Shinzo Abe was the longest-serving Prime Minister in Japanese constitutional history. At the same time, he was the personification [7] of post-war Japan's erroneous view of history and of words and deeds that downplayed or denied responsibility for Japan's wars of aggression; he was a representative figure of historical revisionism. From an early age, Shinzo Abe was politically nurtured by his grandfather, Nobusuke Kishi, and he believed in conservatism and extreme nationalism. After entering politics, Abe’s words and deeds became even more explicit.
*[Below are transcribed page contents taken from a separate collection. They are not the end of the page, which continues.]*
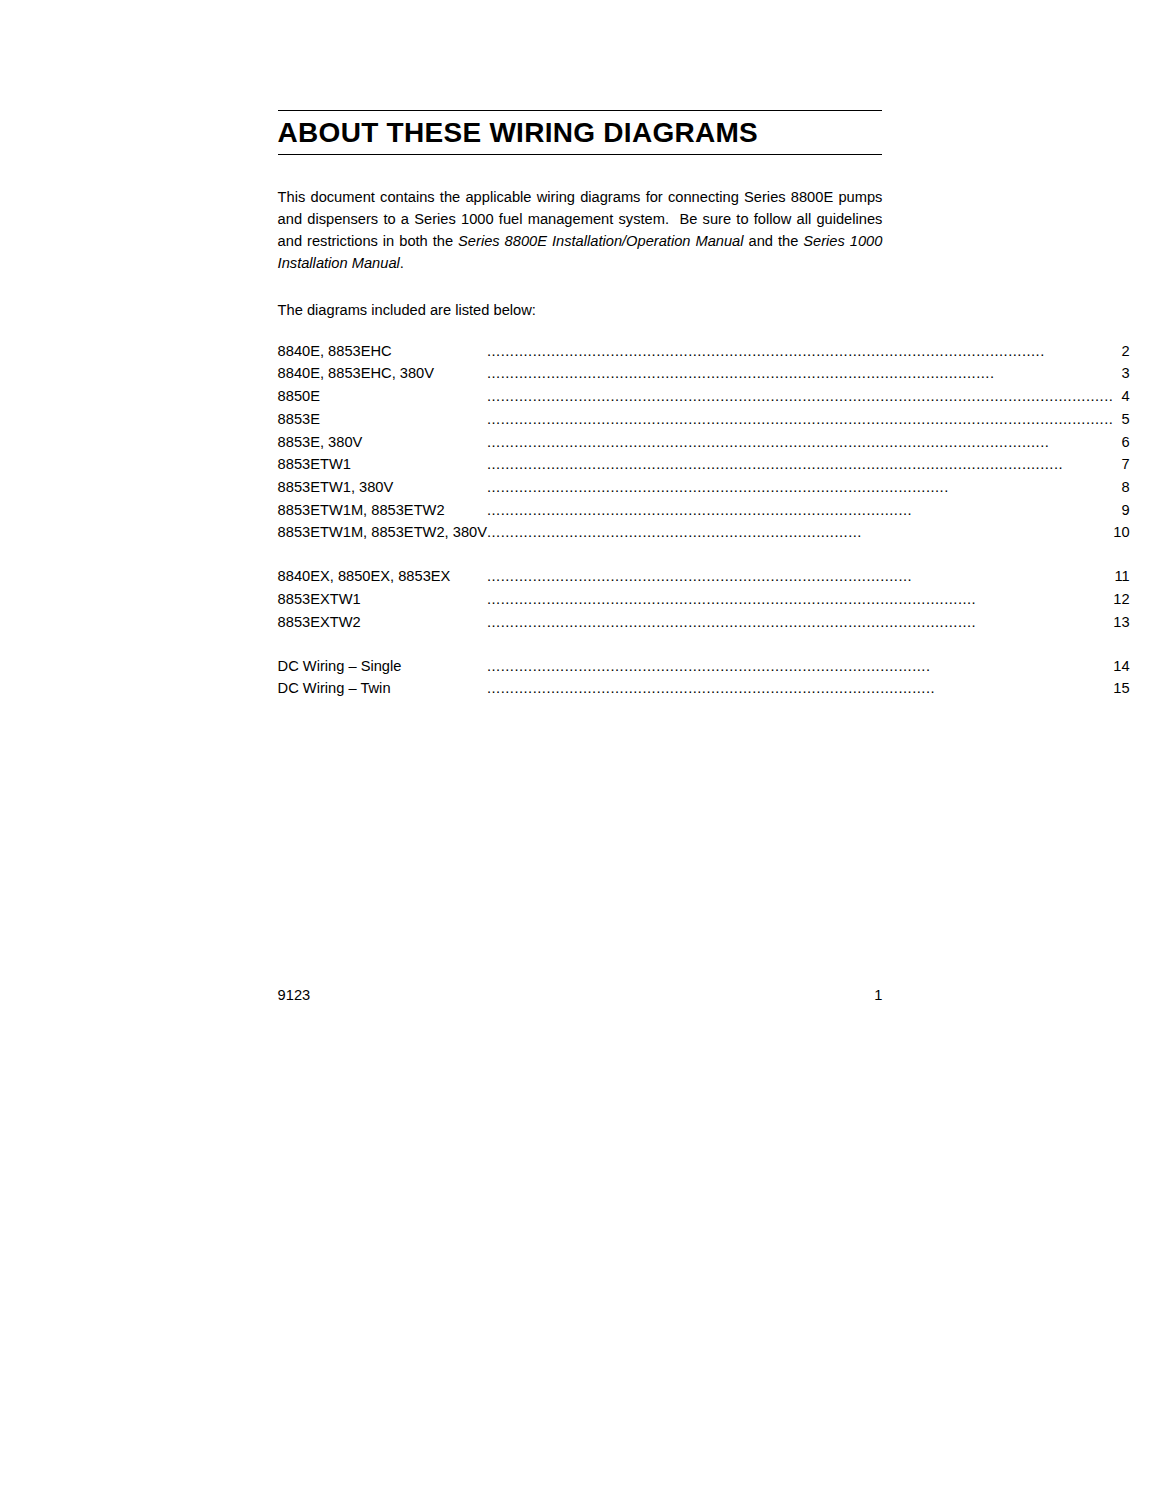ABOUT THESE WIRING DIAGRAMS
This document contains the applicable wiring diagrams for connecting Series 8800E pumps and dispensers to a Series 1000 fuel management system. Be sure to follow all guidelines and restrictions in both the Series 8800E Installation/Operation Manual and the Series 1000 Installation Manual.
The diagrams included are listed below:
| 8840E, 8853EHC | .......................................................................................................................... | 2 |
| 8840E, 8853EHC, 380V | ............................................................................................................... | 3 |
| 8850E | ......................................................................................................................................... | 4 |
| 8853E | ......................................................................................................................................... | 5 |
| 8853E, 380V | ........................................................................................................................... | 6 |
| 8853ETW1 | .............................................................................................................................. | 7 |
| 8853ETW1, 380V | ..................................................................................................... | 8 |
| 8853ETW1M, 8853ETW2 | ............................................................................................. | 9 |
| 8853ETW1M, 8853ETW2, 380V | .................................................................................. | 10 |
| 8840EX, 8850EX, 8853EX | ............................................................................................. | 11 |
| 8853EXTW1 | ........................................................................................................... | 12 |
| 8853EXTW2 | ........................................................................................................... | 13 |
| DC Wiring – Single | ................................................................................................. | 14 |
| DC Wiring – Twin | .................................................................................................. | 15 |
9123 1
His political creed was to revise the "Peace Constitution," break free from the post-war system, and emerge from the "shadow" of being a defeated nation, so that Japan could become a global political and military power on the foundation of being an economic power.

On historical issues, in order to shape a national image of a "Beautiful Japan," he intended to use "ex post facto law" to overturn the judgment of the post-war International Military Tribunal for the Far East regarding the nature of Japan's war of aggression, thereby denying the history of that aggression. Regardless of opposition from domestic and international society, he repeatedly visited the Yasukuni Shrine—where Class-A war criminals are enshrined—to signal his right-wing political stance and historical understanding. During his time in office, Abe exerted his full strength to promote the revision of the "Peace Constitution," plotting to make Japan a "normal country." He also pushed the Japanese Diet to pass the "New Security Legislation," which legally lifted the ban on the right to collective self-defense, paving the way for Japan to send troops overseas. Abe held the reins of power for nearly nine years, leaving behind a massive negative political legacy for Japan. Particularly on issues of historical understanding, war responsibility, constitutional revision, and military expansion, he formed an "Abe line" of historical revisionism that has long-term influence and poses a great danger.

After Sanae Takaichi rose to prominence [8], she loudly and publicly inherited the mantle of Abe’s right-wing ideology, unscrupulously challenging the international order formed after the victory of the World Anti-Fascist War, especially challenging China's red lines on the Taiwan issue. Takaichi has vigorously incited nationalism, spread the "China threat theory," plotted to break through the "Three Non-Nuclear Principles," increased military spending, and openly expanded armaments. The signs of reviving militarism are becoming increasingly apparent. This trend toward reviving militarism in Japan deserves high levels of attention and active responses from the international community. We must remain vigilant against the resurgence [9] of Japanese militarism, lest it endanger peace in East Asia and even world security, repeating the tragedies of history.